**Exercise details:**
Write only the number of lines in the data that contain the word "American".

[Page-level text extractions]
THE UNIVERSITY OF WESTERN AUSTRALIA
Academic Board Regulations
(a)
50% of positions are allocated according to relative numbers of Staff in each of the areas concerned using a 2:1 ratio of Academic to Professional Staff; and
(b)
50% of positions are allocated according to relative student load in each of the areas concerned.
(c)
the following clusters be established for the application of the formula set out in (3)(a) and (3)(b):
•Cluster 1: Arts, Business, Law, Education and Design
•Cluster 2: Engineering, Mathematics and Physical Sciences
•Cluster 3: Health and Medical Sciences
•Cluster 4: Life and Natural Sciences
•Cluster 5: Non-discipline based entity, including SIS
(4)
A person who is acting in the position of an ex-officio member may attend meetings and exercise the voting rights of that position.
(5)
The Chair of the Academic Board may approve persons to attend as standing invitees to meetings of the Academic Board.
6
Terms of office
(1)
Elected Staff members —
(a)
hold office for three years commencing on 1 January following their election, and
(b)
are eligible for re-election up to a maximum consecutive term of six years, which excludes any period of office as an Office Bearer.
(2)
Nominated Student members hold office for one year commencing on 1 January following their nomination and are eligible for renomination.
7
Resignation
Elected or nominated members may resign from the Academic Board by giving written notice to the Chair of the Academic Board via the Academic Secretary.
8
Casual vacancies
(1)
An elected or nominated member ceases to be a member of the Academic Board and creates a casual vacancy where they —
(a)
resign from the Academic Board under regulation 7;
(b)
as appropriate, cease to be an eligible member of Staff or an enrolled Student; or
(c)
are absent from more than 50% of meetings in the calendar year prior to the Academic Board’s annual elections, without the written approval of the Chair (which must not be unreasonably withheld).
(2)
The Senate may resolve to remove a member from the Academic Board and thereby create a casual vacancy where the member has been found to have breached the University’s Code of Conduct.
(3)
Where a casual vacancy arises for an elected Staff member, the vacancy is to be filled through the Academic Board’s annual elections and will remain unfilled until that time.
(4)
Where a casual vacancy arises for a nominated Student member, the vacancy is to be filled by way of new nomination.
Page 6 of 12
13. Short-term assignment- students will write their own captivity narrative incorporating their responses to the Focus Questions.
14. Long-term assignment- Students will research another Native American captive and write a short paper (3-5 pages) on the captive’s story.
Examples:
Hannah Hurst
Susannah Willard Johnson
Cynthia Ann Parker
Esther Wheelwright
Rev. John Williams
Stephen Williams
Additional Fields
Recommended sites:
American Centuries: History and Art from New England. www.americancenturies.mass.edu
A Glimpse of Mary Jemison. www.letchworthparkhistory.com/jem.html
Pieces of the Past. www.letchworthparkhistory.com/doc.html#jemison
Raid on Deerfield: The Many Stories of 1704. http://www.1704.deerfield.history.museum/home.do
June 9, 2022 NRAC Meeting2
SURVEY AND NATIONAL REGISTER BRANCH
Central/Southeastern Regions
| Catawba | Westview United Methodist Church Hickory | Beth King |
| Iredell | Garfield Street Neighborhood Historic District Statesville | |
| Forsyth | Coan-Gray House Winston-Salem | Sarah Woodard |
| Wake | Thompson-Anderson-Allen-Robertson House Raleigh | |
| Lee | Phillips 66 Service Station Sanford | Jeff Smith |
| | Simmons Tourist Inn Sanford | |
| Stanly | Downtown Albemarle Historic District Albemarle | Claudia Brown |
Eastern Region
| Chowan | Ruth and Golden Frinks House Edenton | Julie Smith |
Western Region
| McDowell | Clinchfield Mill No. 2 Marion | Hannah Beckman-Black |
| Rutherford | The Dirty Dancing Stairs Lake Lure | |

**Solution for this exercise:**
2